El Prado nos trae a Chardin.Hay una enorme divergencia entre lo que vemos y lo que nos cuentan por escrito en las paredes.

Nos dicen que era un pintor comprometido con la verdad y la naturaleza. La relación de una pintura con la verdad no la entiendo y, en cuanto a su relación con la naturaleza, deficilmente podrá ser comprometida si casi todos sus cuadros son naturalezas muertas, aunque más adelante en su biografá añada figuras humanas

También nos dicen que era un pintor de pintores y eso ya se puede creer. Me topo con la evidencia de que es la primera vez que me acerco al lienzo hasta ver la pincelada y descubrir por qué una ostra es una ostra. Sin embargo no entiendo cómo se pueden hacer versiones de un mismo tema con ciertas partes de todas ellas siendo totalmente idénticas. ¿Cómo lo hacían en una época en la que no había impresoras ni tecnología digital. Debían tener alguna técnica de calco.

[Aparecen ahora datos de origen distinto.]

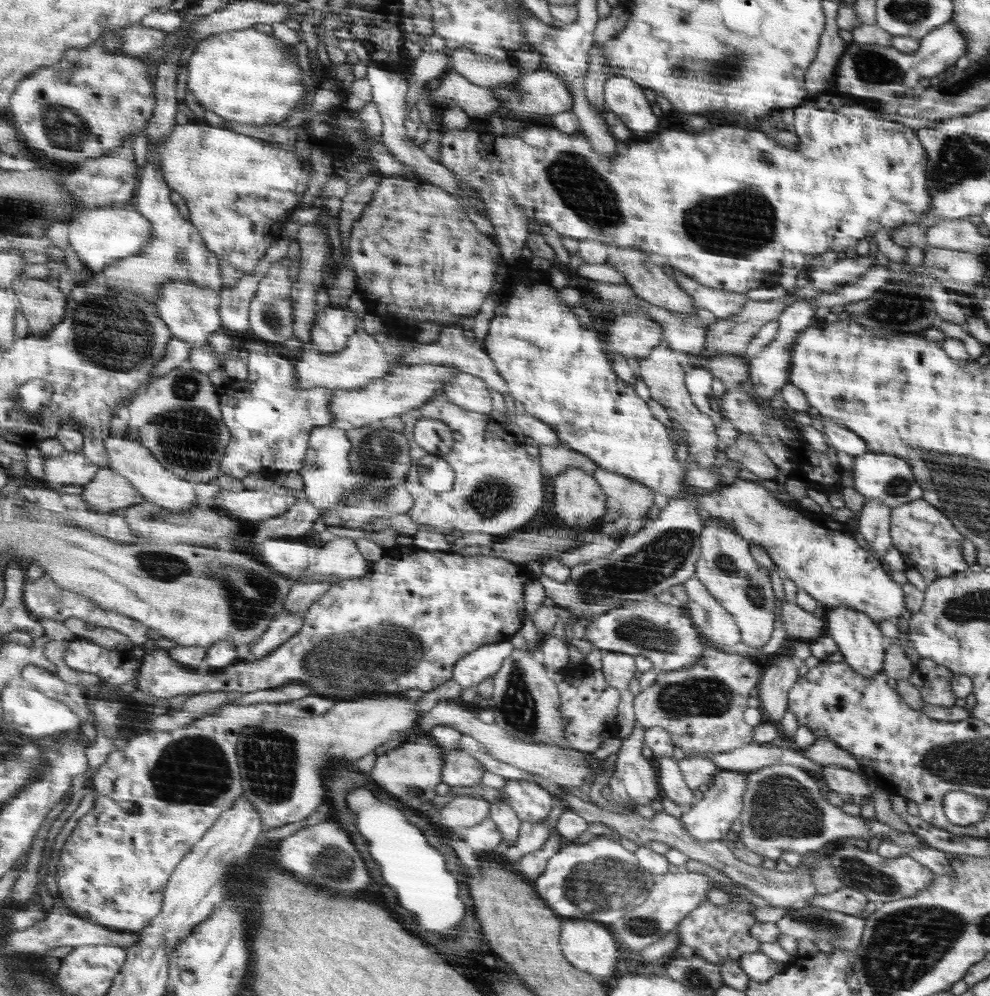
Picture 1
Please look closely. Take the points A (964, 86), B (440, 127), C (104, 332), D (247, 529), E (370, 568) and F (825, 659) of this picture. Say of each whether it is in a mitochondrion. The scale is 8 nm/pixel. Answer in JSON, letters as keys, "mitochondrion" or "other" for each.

En cualquier caso esa pincelada que casi me como produce una obra suculenta para este pobre glotón y creo debe de ser lo que le gustaba a Proust quien se refirió a la pintura de este francés del XVIII en los siguientes términos:

Como la vida, siempre tendrá algo nuevo que decirle, algún brillo que ofrecer,algún misterio que revelar; la vida cotidiana le cautivará, basta con que escuche algunos días esta pintura como si se tratara se una lección; y cuando haya comprendido la vida de su pintura habrá conquistado la belleza de la vida.

Su compromiso, el de Chardin, no es con la verdad sino con la realidad, una realidad mucho más jugosa de lo que en general imaginamos.

Vayan al Prado y disfruten de esa pintura excepcional, pero nolean nada escrito en las paredes.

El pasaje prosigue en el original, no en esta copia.